Kürede her şey giderek daha fazla aynılaşıyor. Son büyük salgın hastalık, aynı zamanlara tekabül eden hastahane yoğunluğu, ilaç ve gıda sıkıntısı, aynı zamanlara tekabül eden sokağa çıkma yasakları, karantinalar, izolasyonlar, maske zorunluluğu, mesafe koşulu gibi genel şartlar, yeryüzü insanlarını daha fazla birbirine benzer- benzemek zorunda kalır hale getirdi. Öte yandan aşı çalışmalarını tüm insanlık merakla ve sabırsızlıkla bekliyor. Aşı uygulanmaya başladığındaysa, küresel benzeşim her zamankinden daha fazla olacak... Küreselleşmenin zorunlu hale getirdiği aynılaşma; aynılaşamayanın iptali gibi sert dayatmaları da yanında taşıyor.
Çoğu şey sert bir şekilde birbirine benzerken, bu genel kabuğun altında saklı filizler şeklinde de olsa, medeni kimliğimiz bize, bazı hayati imkanları verdi. Farzı misal, pek çok Avrupa ülkesi, 60 yaş üstüne sağlık hizmeti vermeyi reddedip, 70 yaş üstünü hastahaneye almazken, yaşlılar evindeki ihtiyarlar göz göre göre ölüme terkedilirken, İngiltere’de doğal bağışıklık için doğal seleksiyondan medet umulurken...
Bizlerde, aileler birbirlerine kenetlendi.
Yaşlılar ve hastalar derhal aileleri tarafından korunmaya alındı. Çocuklar üniversitelerden, liselerden evlerine geri döndü, yıllardır buluşamayan aile fertleri için bir buluşma fırsatı doğdu. İnsanlar evlerinde yoğurt mayalamaya, ekmek pişirmeye başladı. Telefonlar susmadı. On line görüşmeler modası patlak verdi. Ramazan boyunca iki ayrı mukabele grubunu takip ettim bilgisayar üzerinden mesela. Yardımlaşma, dayanışma had safhaya çıktı. Yeni elbise, ayakkabı almamıza gerek kalmadı, eşya biriktirmenin, eşya ile övünmenin ne kadar gereksiz şey olduğunu bir kere daha gördük. Eşya yerine insan olmalıydı, yeniden keşfettik, ilkokul arkadaşları bulundu. Lisedeki öğretmenlerini hatırlayanlar, küsülü olup da barışanlar derken... En zor günler, birbirine kavuşma, buluşma imkanına çevrildi...
Aile, akrabalık, komşuluk, arkadaşlık, en zor zamanda pandeminin dayattığı o büyük yalnızlığı aşmak konusunda bize büyük imkanlar ve teklifler sundu...

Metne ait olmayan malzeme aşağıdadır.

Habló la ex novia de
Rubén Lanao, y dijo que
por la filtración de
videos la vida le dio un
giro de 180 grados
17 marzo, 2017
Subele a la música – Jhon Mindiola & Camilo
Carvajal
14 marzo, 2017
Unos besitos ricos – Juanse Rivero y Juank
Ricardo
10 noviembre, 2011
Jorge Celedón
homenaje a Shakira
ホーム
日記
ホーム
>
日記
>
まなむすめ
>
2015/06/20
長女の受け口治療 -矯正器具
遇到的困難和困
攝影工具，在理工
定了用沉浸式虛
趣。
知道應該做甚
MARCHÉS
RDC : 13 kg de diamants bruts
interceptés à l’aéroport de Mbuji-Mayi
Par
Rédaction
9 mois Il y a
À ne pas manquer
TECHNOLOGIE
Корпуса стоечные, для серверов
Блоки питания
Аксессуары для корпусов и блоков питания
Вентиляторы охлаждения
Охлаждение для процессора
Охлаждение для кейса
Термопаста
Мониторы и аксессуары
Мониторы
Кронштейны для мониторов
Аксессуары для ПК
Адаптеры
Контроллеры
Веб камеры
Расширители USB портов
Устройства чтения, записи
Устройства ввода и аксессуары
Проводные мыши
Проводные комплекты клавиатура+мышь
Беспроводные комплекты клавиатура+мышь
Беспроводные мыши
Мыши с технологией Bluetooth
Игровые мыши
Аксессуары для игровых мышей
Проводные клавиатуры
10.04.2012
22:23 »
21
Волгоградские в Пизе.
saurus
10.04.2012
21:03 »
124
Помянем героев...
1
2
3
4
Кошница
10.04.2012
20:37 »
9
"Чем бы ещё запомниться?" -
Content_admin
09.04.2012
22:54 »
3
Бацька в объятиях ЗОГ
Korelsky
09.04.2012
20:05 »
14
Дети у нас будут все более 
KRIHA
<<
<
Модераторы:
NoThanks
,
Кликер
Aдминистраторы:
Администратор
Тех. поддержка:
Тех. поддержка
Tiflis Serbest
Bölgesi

***Geçtiğimiz gün başladı: MEMUR-SEN ve Sosyal Bilimler Ünversitesi’nin ortaklaşa düzenlediği Disiplinlerarası Aile Kongresi halen devam ediyor. Akademisyenlerin, sosyal, siyasal, ekonomik, felsefi, dini açıdan aileyi bugünün maruz kalınan insani meseleler eşliğinde ele almaları, önemli bir çıkış olacak. Evi ve aileyi yeniden düşünmek için.
Açılışta konuşan Adalet ve Kalkınma Partisi Genel Başkanvekili Prof.Numan Kurtulmuş’un, ailenin ontolojik ve sosyal anlamları, zaman içinde maruz kalınan değişimler ve öneriler içeriğindeki konuşmasında bir başlık da asrımız insanının çevrili olduğu yalnızlaşma ile ilgiliydi. Asrımızın tüketim toplumunda aşırı bireyciliğe ve hazcılığa mahkum olmuş ferdin mutsuzluğuna, huzursuzluğuna değinen Prof.Kurtulmuş’un, ailenin, adeta atomize yalnızlığa ve tekilleşmeye mahkum edilmiş insan için, destek ve dayanışma imkanı olduğunu söyleyen sözleri, BirGün gazetesince, çarpıtılarak; ‘’Kurtulmuş, tek başına yaşayan yurttaşları sıkıntı kaynağı ilan etti’’ şeklinde verildi. Çirkin bir tahrifat.
Hakaret ve yalan dolan son günlerdeki tartışmaları neredeyse tamamen ele geçirdiği için, sözün anlamı ve değeri ciddi yara alıyor... Söz’dense eylem’in sahiciliği evladır diyorum. Numan Bey, Fatih’te doğduğu evde annesiyle ve kız kardeşleriyle oturan bir insan, kayınvalidesi de yanında vefat etmişti, eşi Sevgi hanımla akrabalarından, komşularından kopmadan hayat süren insanlar... Bu insanlar aileden bahsetmeyecek de kim bahsedecek Allahaşkına?